● Consignes:
1. D'après le récit du séjour au campement, qu'est-ce qui permet aux auteurs de parfaire leur bronzage, de vivre en plein air et de se régaler de barbecue ? Répondez en une à trois phrases.
2. Selon le récit du séjour au campement, à quelle fréquence le camion primeur passe-t-il ?
3. Reprenez le récit du séjour au campement à la suite de sa dernière phrase.

● Texte:

####

Nous profitons d'un micro climat agréable, avec soleil brulant et grand ciel bleu quotidien, ce qui nous donne l'occasion de peaufiner notre bronzage, de vivre en plein air et de nous régaler de barbecue. Certains jours, le vent, parfois violent, nous rappel que nous sommes aux confins de la Patagonie et au fil des jours, les températures nocturnes qui commencent à baisser, nous indique que l'automne pointe son nez... Hormis ces subtiles variations nous avons vraiment l'impression de vivre hors du temps.

Nos déplacements à l’extérieur sont extrêmement limités! Les premiers jours nous pouvions encore marcher sur la plage qui borde le campement mais ce privilège nous a vite été retiré, à notre plus grand regret! Nous sommes autorisés à nous rendre au village, uniquement seul, un à un, et dans l’unique objectif de récupérer nos courses préalablement commandées via sms à la « Carniceria » ou au camion primeur qui passe une fois par semaine. Tout au long de la journée une voix monotone ressasse en boucle, depuis le haut parleur d’une camionnette qui sillonne les rues du village, un discours strict qui rappelle à chacun l’interdiction de sortir, sauf en cas d’extrême nécessité « y nada más »!

####

● Extraits de données:

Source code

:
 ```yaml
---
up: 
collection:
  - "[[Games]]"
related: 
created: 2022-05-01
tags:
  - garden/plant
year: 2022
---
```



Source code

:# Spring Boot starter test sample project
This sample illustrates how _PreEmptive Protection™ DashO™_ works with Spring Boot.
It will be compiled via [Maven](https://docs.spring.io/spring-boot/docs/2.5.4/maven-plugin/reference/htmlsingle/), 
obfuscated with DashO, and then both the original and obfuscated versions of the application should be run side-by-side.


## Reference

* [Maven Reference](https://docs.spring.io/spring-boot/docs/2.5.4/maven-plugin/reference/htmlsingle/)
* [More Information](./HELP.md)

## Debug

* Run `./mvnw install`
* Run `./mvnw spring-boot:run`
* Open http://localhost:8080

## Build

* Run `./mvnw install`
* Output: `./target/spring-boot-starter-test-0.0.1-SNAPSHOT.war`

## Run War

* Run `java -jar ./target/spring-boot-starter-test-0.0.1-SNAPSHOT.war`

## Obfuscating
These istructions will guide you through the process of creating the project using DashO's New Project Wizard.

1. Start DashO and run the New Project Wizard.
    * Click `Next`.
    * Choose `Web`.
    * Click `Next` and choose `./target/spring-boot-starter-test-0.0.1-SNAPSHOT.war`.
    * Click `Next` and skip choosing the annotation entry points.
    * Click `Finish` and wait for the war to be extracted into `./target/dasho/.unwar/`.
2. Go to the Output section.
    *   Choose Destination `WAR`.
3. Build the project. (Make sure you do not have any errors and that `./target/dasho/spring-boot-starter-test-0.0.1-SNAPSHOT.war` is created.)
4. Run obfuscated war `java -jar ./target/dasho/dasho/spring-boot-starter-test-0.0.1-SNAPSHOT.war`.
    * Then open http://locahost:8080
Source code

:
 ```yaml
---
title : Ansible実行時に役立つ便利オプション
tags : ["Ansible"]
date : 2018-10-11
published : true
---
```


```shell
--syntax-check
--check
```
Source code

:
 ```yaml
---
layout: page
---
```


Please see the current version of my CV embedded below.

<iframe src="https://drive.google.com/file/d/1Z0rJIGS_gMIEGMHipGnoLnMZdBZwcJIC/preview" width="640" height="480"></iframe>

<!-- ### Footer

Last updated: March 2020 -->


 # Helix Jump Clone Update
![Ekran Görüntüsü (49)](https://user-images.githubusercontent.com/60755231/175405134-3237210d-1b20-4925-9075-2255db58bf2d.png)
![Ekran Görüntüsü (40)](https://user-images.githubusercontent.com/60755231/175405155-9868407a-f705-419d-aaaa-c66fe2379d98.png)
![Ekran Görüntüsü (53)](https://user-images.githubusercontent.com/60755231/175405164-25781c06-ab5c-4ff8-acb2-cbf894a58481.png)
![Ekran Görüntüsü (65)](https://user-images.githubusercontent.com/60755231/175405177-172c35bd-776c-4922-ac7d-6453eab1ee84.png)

####

● Réponses numérotées:
1. C'est le micro climat agréable qui le leur permet. Le soleil y est brûlant et le grand ciel bleu revient chaque jour.

2. Il passe une fois par semaine.

3.
Cela dit on est plutôt chanceux car les produits proposés sont variés et d’assez bonne qualité : des fruits et des légumes frais, du fromage à la coupe, de bonnes viande locales à griller, du pain, une large gamme de vins argentins... on a même réussi à dégoter du poisson frais auprès d'un pêcheur du coin!

Les premières semaines, les militaires et les policiers faisaient des rondes jour et nuit, toute les deux heures, pour vérifier que nous ne filons pas en douce et que nous respections le couvre-feu, dont l’effrayante sirène hurlante retentit chaque soir à 19h30 pétante. Nous avions parfois la désagréable impression d’être dans un camps de prisonniers... Mais au fil des semaines la pression se relâche un peu et la surveillance devient moins intrusive. Nous pouvons désormais grimper dans les dunes de sables pour apercevoir la mer à travers le grillage, longer discrètement la plage sans se faire remarquer en rentrant du village et même se retrouver parfois en petit comité à l’heure de l'apéro...

La vie en communauté s’organise doucement, et malgré les interdits, de manière plutôt agréable et créative...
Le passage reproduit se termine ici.